It emerged in investigations that the attack had apparently been planned in a cave called the "Red House" built from a previously existing Palestinian structure, on a site that was then turned into an Israeli outpost called Yishuv HaDaat. According to Rabbis for Human Rights, the state still plans to legalize this same outpost, though it was stolen through threats and violence from its Palestinian owners.

On 31 July 2015, two family homes in Duma, a Palestinian village in the West Bank, were firebombed by masked attackers. According to all reports, the first house was empty and they then went to a second house, where 18-month-old Ali Sa'ad Dawabsheh was burnt to death; his parents and 4-year-old brother were critically injured and rushed to Israeli hospitals, the father died of his burns several days later. Five weeks later, the mother, Reham Dawabsheh, died of her injuries.
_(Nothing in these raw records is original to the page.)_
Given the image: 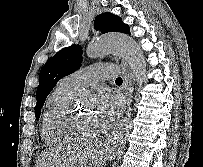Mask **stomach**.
Listing matches in <instances>:
<instances>
[{
	"label": "stomach",
	"instance_id": "0dacf381",
	"mask_svg": "<svg viewBox=\"0 0 203 167\" xmlns=\"http://www.w3.org/2000/svg\"><path fill=\"white\" fill-rule=\"evenodd\" d=\"M95 160H101V153H100V151H99V153L96 154V159Z\"/></svg>",
	"mask_w": 203,
	"mask_h": 167
}]
</instances>
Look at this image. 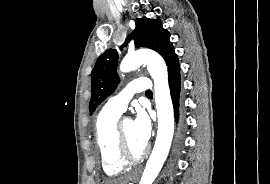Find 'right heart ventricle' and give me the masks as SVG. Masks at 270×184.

According to local accounts, the family had returned home from a visit with relatives at around 1:30 AM, and sometime after they went to bed, between 2:00 and 4:00 AM, two masked assailants smashed windows and threw Molotov cocktails into the sleeping quarters. The IDF stated that windows had been smashed before the firebombs were lobbed in. Another report states that the house itself was doused and set alight. Neighbors stated that both parents emerged from their home enveloped in flames, and that two masked men were observed fleeing the scene. The newspaper Haaretz, however, reported that the torched houses were in the middle of the town, such that it would not have been easy for outside intruders to "make a getaway."
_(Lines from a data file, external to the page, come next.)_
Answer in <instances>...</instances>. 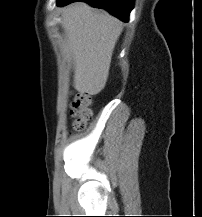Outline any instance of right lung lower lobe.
<instances>
[{
	"instance_id": "1",
	"label": "right lung lower lobe",
	"mask_w": 202,
	"mask_h": 217,
	"mask_svg": "<svg viewBox=\"0 0 202 217\" xmlns=\"http://www.w3.org/2000/svg\"><path fill=\"white\" fill-rule=\"evenodd\" d=\"M76 1L87 2L96 8L105 9L124 22H128L134 3V0H57L56 4L64 6Z\"/></svg>"
}]
</instances>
The family's neighbor Ibrahim Dawabsheh, a construction worker in the Shilo settlement, reported that he heard his neighbours' screams, and on running to the site, saw two men standing over Reham and Saad's burning bodies. They followed him when he retreated, until he was joined by his brother. The mother, Riham (27), herself engulfed by flames, according to her brother-in-law, grabbed a blanket in which she thought her youngest child was sleeping, and fled outside only to realize the child was not in the blanket. She had third degree burns over 90% of her body, and died on 6 September 2015. According to one report, the father, Sa'ad, managed to carry their son Ahmed, age 4, outside, while sustaining burns over 80% of his body. Another version reported that Ahmad was rescued by their neighbor, Ibrahim Dawabsheh. After undergoing treatment at the Soroka Medical Center in Be'er Sheva, Sa'ad Dawabsheh died of his wounds on 8 August.

Ahmad, who survived, suffered serious burns over 60% of his body.

==Victims==
- 'Ali Sa'ed Muhammad Dawabsheh, age 1, burnt to death when home was torched, 31 July.
- Sa'ed Muhammad Hassan Dawabsheh, age 32, fatally wounded when home was torched, succumbing to third-degree burns over 80% of his body, on 8 August.
- Riham Hussein Hassan Dawabsheh, age 27, fatally wounded when home was torched, dying on 7 September.

==Investigation==
From the first day, the Israeli authorities imposed a press embargo on the subject, banning the media from publishing any details or developments related to the investigation. On 31 August 2015, the embargo was extended by a month.

The Israeli investigators and international observers immediately suspected Jewish extremists of committing the attack. Several young men alleged to have been instigators were not native-born Israelis but came from American immigrant families. A manual of incitement written by Moshe Orbach, an Israeli from Bnai Brak, entitled "Kingdom of Evil," which provides details on how to set fire to mosques, churches and Palestinian homes, has also been mentioned in connection with the Duma attack. In February 2016 Orbach was convicted of sedition, the first time an Israeli court has found someone guilty of that charge in the last decade.

Israeli police initially suspected that the arson was a price tag attack by "extremist Israeli settlers"; some speculated that it might have been undertaken in retaliation for the demolition by the IDF of Jewish settlement structures in Beit El, 'the flagship of the ideological settler movement,' some time earlier.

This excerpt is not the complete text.